Setelah Soeharto menyatakan dirinya dalam kondisi sehat, Hakim meminta JPU untuk membacakan surat dakwaanya.
"Silahkan dibacakan," kata hakim I Wayan Sosiawan pada JPU Kejari Trenggalek, Dody Novalita.
Dijelaskan dalam surat dakwaan, kasus ini bermula saat terdakwa Soeharto yang kala itu menjabat sebagai Bupati Trenggalek melakukan kerjasama mendirikan sebuah perusahaan percetakan dibawah naungan PDAU Aneka Usaha yang diberi nama PT Bangkit Grafika Sejahtera (BGS).
Nah, saat mendirikan PT BGS itulah, Soeharto yang juga menjabat sebagai Komisaris telah mengucurkan dana penyerahan modal sebesar Rp 10,8 miliar ke PT BGS yang digunakan untuk membeli mesin percetakan.
Mesin percetakan merk Heindelberg Speed Master 102 V tahun 1994 itu dibeli oleh Direktur Utama PT BGS, Istiawan Witjaksono alias Tatang Istiawan (tersangka dalam berkas perkara terpisah) dari UD Kencana Sari dalam keadaan rekondisi alias rusak.
"Namun mesin yang dibeli dalam kondisi rusak parah, sering trouble, hasil cetakan tidak presesi, banyak sensor yang mati dan tidak berfungsi, kondisi spare part sudah tambal sulam," terang JPU Dody Novalita.
Pembelian mesin cetak dalam bentuk kerjasama tersebut, masih kata jaksa, tidak sesuai dengan Keputusan Menteri Dalam Negeri dan Otonomi Daerah Nomor 43 Tahun 2000 tentang Pedoman Kerjasama Perusahaan Daerah.
"Bahwa dalam pendirian kerjasama tidak dilakukan study kelayakan oleh konsultan ahli percetakan," jelas JPU Dody Novalita.
Dalam surat dakwaan juga dijelaskan, bahwa Tatang Istiawan yang merupakan Bos Media di Surabaya ini disebut tidak menyetorkan modal awal ke perusahaan, sebagaimana tertuang dalam perjanjian sebesar Rp 1,7 miliar.
"Namun faktanya, Tatang Istiawan tidak menyetorkan modalnya dan bertentangan dengan Pasal 33 UU Nomor 40 Tahun 2007 tentang Perusahaan Terbatas," ungkap JPU Dody Novalita.
Dalam kasus korupsi ini terdakwa Soeharto didakwa melanggar pasal pasal 2 jo Pasal 3 UU Tipikor, Jo Pasal 55 ayat (1) ke 1 KUHPidana.
Kasus pengadaan mesin percetakan ini telah merugikan keuangan negara sebesar Rp 7.310.000.000 (Tujuh miliar tiga ratus sepuluh juta).
Atas dakwaan JPU tersebut, terdakwa Soeharto melalui Zaenal Fanani selalu penasehat hukumnya mengaku tidak mengajukan keberatan atau eksepsi.
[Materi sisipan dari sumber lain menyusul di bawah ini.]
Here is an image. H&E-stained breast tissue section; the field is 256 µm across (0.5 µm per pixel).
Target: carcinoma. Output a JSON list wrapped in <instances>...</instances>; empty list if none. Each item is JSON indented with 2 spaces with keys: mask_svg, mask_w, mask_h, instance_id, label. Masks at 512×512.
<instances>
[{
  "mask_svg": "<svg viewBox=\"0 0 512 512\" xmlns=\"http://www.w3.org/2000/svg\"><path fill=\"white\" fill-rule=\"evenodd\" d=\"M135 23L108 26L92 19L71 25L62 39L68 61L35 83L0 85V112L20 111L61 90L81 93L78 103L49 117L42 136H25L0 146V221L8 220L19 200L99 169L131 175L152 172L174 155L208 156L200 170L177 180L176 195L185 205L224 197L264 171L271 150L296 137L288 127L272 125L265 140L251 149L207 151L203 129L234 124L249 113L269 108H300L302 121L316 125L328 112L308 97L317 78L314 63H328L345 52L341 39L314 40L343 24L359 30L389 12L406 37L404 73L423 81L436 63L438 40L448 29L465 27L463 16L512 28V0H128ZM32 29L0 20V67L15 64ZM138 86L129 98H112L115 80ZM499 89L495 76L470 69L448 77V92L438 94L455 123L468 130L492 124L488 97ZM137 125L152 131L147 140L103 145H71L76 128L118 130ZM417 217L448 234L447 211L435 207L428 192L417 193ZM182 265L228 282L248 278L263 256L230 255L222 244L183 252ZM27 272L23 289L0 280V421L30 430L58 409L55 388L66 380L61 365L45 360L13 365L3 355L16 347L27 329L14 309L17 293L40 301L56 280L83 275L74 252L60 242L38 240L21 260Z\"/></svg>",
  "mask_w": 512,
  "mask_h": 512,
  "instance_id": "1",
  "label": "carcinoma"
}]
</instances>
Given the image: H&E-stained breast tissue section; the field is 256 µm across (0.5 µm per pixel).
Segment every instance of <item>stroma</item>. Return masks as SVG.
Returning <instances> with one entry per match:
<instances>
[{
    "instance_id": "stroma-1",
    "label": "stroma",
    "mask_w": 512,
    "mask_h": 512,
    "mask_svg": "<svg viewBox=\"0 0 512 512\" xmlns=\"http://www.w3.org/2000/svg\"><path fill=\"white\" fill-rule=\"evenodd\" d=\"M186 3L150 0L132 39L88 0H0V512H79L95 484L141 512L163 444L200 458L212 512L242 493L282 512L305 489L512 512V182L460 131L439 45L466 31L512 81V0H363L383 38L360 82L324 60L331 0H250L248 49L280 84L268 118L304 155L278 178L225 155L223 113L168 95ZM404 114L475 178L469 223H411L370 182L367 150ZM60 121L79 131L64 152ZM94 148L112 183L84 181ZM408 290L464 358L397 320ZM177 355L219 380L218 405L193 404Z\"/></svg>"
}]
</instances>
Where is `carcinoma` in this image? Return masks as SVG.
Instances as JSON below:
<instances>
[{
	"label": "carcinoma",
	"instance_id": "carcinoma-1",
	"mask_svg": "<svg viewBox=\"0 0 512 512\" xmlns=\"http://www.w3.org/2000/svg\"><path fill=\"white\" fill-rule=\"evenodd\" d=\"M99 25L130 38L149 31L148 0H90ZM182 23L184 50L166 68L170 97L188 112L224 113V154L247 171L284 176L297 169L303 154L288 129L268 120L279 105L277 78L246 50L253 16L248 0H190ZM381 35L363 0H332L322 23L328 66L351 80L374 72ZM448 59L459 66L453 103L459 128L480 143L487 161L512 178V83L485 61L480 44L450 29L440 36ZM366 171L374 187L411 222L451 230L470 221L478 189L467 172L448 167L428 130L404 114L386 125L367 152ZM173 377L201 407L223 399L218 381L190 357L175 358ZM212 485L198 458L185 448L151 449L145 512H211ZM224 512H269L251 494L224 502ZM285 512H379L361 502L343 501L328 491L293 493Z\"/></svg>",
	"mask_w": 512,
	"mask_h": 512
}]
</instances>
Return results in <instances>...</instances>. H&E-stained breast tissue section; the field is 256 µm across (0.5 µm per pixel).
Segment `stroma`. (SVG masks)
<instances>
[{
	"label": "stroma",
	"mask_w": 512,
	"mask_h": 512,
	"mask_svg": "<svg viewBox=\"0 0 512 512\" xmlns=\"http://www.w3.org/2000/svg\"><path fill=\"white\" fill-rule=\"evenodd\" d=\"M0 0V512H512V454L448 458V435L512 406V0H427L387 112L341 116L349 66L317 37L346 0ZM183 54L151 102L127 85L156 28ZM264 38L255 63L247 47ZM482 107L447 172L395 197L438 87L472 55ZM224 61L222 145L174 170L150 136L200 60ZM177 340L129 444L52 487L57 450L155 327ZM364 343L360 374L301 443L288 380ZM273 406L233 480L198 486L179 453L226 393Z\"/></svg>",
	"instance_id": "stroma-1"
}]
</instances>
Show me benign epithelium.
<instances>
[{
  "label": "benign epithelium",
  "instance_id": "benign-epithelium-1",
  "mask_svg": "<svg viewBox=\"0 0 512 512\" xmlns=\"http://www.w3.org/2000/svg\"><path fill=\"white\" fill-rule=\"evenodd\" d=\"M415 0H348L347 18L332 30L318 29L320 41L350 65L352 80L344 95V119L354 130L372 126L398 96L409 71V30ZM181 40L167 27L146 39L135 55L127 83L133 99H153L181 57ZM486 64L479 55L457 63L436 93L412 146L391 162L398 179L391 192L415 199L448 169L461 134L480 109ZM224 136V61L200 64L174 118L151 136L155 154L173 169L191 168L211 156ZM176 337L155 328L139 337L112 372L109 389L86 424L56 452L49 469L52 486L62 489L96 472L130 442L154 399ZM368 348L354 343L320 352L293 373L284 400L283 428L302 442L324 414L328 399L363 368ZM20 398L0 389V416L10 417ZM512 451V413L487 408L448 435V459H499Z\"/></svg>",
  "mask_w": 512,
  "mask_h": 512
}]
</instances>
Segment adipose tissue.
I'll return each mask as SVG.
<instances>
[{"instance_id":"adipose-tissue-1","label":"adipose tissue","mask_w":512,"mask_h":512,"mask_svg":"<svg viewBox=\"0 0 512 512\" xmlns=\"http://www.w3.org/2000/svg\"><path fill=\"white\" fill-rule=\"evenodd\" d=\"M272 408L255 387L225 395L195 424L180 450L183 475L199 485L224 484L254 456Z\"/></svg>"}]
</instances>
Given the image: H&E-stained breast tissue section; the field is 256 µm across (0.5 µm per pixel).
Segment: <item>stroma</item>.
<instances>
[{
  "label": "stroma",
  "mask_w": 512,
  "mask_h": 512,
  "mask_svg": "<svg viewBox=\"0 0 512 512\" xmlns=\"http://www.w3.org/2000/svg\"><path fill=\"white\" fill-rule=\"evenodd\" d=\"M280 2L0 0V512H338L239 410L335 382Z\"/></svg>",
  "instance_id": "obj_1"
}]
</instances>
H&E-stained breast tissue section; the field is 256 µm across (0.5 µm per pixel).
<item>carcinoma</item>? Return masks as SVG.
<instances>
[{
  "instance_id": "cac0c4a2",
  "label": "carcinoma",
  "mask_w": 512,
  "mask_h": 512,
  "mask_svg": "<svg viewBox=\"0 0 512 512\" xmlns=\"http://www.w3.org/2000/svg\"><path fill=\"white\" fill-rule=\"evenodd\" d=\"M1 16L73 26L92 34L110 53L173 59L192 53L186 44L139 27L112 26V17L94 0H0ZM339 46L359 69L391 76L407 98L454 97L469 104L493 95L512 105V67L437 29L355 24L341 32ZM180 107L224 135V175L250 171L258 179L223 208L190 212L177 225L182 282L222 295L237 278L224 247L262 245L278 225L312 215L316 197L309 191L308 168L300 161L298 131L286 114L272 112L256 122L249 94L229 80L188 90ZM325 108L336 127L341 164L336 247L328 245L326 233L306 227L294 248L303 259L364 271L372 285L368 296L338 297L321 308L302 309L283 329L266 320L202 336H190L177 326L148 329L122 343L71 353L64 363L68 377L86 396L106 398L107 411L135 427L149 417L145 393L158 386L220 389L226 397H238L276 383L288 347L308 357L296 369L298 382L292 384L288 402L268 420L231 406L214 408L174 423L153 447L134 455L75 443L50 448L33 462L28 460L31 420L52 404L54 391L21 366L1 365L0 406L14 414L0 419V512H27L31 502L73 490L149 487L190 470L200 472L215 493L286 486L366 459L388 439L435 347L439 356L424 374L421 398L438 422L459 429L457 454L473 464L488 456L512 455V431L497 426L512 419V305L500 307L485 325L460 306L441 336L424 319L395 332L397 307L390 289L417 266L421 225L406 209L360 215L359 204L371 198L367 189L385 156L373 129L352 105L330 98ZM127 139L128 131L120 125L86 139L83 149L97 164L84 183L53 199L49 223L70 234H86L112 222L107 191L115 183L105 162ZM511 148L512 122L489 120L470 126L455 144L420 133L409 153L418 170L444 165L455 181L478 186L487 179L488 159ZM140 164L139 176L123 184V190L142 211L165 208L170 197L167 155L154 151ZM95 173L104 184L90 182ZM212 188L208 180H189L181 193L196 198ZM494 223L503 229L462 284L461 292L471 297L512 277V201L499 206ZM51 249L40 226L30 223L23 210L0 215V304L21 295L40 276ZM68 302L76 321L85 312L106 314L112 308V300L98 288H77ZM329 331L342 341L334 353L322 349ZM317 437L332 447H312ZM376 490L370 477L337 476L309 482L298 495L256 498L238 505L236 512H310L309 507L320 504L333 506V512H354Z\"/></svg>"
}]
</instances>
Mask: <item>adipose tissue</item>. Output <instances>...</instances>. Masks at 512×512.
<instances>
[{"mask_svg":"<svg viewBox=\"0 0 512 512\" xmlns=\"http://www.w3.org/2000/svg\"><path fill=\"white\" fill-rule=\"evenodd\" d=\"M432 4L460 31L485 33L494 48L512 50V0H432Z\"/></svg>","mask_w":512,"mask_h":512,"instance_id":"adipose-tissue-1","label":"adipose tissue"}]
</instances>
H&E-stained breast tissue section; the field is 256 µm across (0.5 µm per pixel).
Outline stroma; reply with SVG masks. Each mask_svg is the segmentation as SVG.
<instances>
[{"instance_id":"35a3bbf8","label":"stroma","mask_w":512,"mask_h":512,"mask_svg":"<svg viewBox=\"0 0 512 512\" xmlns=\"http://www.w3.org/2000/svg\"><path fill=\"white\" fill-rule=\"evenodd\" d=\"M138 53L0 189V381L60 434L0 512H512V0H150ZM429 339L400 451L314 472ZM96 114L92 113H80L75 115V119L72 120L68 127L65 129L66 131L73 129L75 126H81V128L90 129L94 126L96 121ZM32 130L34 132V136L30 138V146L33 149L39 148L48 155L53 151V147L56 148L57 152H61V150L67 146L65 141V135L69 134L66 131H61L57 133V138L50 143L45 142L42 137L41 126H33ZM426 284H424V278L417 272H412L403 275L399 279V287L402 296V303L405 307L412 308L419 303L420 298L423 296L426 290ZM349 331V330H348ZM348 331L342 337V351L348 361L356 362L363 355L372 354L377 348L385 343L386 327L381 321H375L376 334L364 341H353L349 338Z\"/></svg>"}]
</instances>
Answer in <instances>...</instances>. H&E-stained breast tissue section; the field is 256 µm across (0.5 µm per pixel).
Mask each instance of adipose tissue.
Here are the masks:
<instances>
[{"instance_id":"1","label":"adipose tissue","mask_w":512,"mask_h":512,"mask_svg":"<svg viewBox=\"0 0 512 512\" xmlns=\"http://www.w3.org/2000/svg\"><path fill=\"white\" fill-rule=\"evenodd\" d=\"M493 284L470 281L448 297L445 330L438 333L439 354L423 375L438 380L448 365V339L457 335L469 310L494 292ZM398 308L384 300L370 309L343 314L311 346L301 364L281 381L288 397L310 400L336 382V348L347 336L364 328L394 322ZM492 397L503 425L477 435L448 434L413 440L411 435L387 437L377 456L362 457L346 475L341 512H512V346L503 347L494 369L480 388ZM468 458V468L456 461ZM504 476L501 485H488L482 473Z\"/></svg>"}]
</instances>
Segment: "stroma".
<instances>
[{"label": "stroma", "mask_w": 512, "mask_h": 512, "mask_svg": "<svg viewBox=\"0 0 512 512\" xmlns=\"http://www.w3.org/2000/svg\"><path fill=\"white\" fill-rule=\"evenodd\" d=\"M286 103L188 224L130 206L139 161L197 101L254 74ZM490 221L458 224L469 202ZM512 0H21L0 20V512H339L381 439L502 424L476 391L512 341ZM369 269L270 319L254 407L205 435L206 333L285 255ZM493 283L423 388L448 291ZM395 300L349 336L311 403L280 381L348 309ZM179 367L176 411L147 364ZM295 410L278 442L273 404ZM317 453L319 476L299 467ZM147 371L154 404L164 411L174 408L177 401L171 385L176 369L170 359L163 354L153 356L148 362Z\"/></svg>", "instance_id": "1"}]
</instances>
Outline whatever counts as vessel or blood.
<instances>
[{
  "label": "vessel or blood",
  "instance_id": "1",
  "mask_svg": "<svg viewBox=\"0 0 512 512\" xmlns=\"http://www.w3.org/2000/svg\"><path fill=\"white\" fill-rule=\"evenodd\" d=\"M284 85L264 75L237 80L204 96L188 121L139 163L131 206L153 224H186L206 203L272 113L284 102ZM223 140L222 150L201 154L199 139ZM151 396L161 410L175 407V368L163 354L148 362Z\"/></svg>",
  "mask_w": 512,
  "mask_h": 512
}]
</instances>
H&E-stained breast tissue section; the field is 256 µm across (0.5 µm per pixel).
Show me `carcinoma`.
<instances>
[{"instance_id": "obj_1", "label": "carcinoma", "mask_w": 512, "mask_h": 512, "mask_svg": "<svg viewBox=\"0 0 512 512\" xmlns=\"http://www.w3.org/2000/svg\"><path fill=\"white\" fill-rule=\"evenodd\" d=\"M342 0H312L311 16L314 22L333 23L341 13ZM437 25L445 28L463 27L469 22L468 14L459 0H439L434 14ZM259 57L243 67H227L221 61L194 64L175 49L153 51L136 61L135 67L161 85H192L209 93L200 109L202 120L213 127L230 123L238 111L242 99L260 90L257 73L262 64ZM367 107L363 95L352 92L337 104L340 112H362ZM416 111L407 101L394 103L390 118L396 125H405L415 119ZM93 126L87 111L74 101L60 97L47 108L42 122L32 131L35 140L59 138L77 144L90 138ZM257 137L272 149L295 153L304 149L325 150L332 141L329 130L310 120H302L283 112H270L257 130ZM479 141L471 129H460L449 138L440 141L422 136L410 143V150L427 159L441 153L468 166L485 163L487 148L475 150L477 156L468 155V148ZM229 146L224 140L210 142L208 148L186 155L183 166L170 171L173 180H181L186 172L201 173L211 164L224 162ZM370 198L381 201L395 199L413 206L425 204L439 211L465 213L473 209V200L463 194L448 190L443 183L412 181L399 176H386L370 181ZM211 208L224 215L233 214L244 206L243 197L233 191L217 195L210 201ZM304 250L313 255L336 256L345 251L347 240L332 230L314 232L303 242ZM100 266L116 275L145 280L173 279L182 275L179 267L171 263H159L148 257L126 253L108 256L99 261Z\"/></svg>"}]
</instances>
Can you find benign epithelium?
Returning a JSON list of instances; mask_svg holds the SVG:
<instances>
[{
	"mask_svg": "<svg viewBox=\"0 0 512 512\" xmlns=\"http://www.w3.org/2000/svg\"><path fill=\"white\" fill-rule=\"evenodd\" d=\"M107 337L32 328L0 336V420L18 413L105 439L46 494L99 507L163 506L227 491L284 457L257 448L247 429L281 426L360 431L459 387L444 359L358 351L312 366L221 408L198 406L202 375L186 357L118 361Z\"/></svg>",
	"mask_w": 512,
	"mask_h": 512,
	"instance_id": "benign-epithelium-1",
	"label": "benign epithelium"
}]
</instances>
Selanjutnya, hakim I Wayan Sosiawan meminta JPU untuk melanjutkan persidangan ke pemeriksaan pokok perkara, dengan menghadirkan para saksi ke persidangan satu pekan mendatang.
"Karena terdakwa tidak mengajukan eksepesi, persidangan akan dilanjutkan dengan pemeriksaan pokok perkara,"ucap hakim I Wayan Sosiawan sambil menutup persidangan.[bdp]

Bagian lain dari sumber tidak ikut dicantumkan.